Rethinking Clinical Trials
Affiliation
Department of Radiation Oncology, University of Texas Medical Branch (UTMB), Galveston, Texas
Corresponding Author
Sandra S. Hatch, MD, F.A.A.C.S., F.A.C.C.S., F.A.C.R, Professor and Vice-Chairman, Director of Clinical Operations, Department of Radiation Oncology, University of Texas Medical Branch (UTMB), 301 University Boulevard, Galveston, Texas 77555. Tel: 409-772-6561; E-mail: shatch@UTMB.EDU
Citation
Hatch, S. S. Rethinking Clinical Trials. (2015) Intl J Cancer Oncol 2(1): 1.
Copy rights
© 2015 Hatch, S.S. This is an Open access article distributed under the terms of Creative Commons Attribution 4.0 International License
Keywords
Clinical trials; Study design; Cancer; Targeted drugs
Introduction
Historically clinical trials have been used to establish standard of care and in general advance treatment options of oncology patients. However, has the practice of incorporating these results into actual patient care, kept pace with advances occurring simultaneously in biology, genomics and imaging modalities? Breast cancer trials serve as a good example in that the early trials establishing the benefit of radiation in breast conservation occurred during a time when the imaging modalities were crude by modern day standards and the use of targeted systemic therapies was not in place. The true benefit of adjuvant radiation may evaporate in time but is unlikely to be a focus of future trials.
Often trials are not completed as per study design and when incorporated into clinical practice do not consider the original study population. An example would be the American College of Surgeons Oncology Group Trial (ACOSOG) Z0011 whose aim was to evaluate the impact of an axillary node dissection on local regional control and on survival in early stage breast cancer patients managed by breast conserving surgery. A specific goal of the study was to determine if axillary lymph node completion dissection could be safely omitted if the sentinel lymph node contained metastatic disease. The trial was activated in 1999 with a target accrual of 1,900 patients. The trial did not met targeted enrollment and closed in 2004 with 891 patients enrolled. Although eligibility criteria included patients over the age of 18, approximately two-thirds were over the age of 50. The study also had a low event rate, included women with favorable small ER+ tumors with the majority invasive ductal carcinoma. The accrual target of 1,900 was based on an estimate of 500 deaths for the trial to reach 90% power. Even if the trial enrolled the target number it would have taken 20 years of follow up due to the unanticipated lower event rate. Therefore the findings were determined to be non-inferior and readily incorporated into patient care. The findings were extrapolated to younger women, those with ER- tumors as well as lobular cancers all of which were underrepresented in the study population[1].
Clinical trials that test combinations of therapies are designed to identify optimal treatment approach with the goal of improvement in patient outcome for the general populace. But these trials are often challenged by bias of patient enrollment. That is they mostly include patients with lower risk profiles for disease recurrence and have less in the way of co-morbidities than the average patient population. Often the enrolled participants do not represent diversity of the cancer patient population in regards to race and socioeconomic background. Likewise heterogeneity of the tumor itself exists when considering the genetic composition and variables of the disease. Yet findings from these biases are incorporated into treatment management based upon the magnitude of treatment effect without considering if credible in translation based upon eligibility criteria for enrollment.
The National Cancer Institute (NCI) has addressed some of these concerns through the Experimental Therapeutics Clinical Trials Network (ETCTN). These teams of investigators will formulate proposals for early stage clinical trials based on the molecular targets of the drugs or class of drugs to be tested. These trials seek to enroll patients based on the molecular composition of their tumors[2].

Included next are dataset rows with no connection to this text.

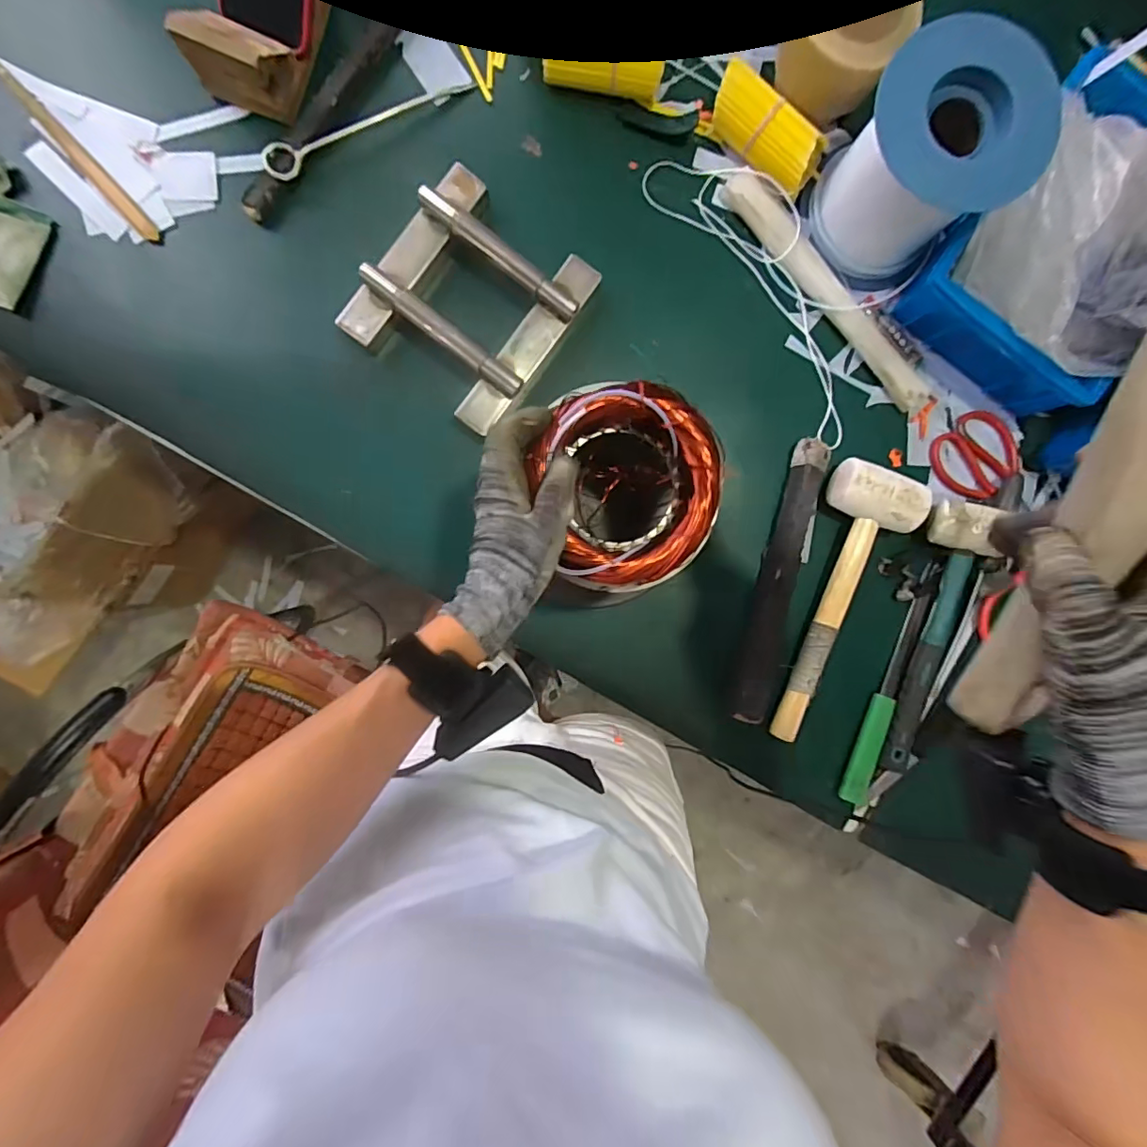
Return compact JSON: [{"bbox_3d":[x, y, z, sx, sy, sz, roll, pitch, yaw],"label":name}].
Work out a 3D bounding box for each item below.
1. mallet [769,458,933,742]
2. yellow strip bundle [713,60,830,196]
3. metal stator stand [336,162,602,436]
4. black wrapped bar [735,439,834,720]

Should we be in fact considering the "n-of-1" strategy for clinical investigation? These single subject trials consider efficacy and side-effect profiles of unique interventions. Targeted individualized therapy is the goal using objective data-driven criteria[3]. These trials have the potential to truly change the management of a cancer patient with the merger of evidence based medicine and individualized therapy while considering the balance of the patient's characteristics and the tumor's profile. It may in fact offer the truest form of cost effective medicine.
References
- 1. Shah-Khan, M., Boughey, J.C. Evolution of Axillary Nodal Staging in Breast Cancer: Clinical Implications of the ACOSOG Z0011 Trial. (2012) Cancer Control 19(4): 267-276.
- 2. National Cancer Institute
- 3. Lillie, E.O., Patay, B., Diamant, J., et al. The n-of-1 clinical trial: the ultimate strategy for individualizing medicine? (2011) Per Med 8(2): 161-173.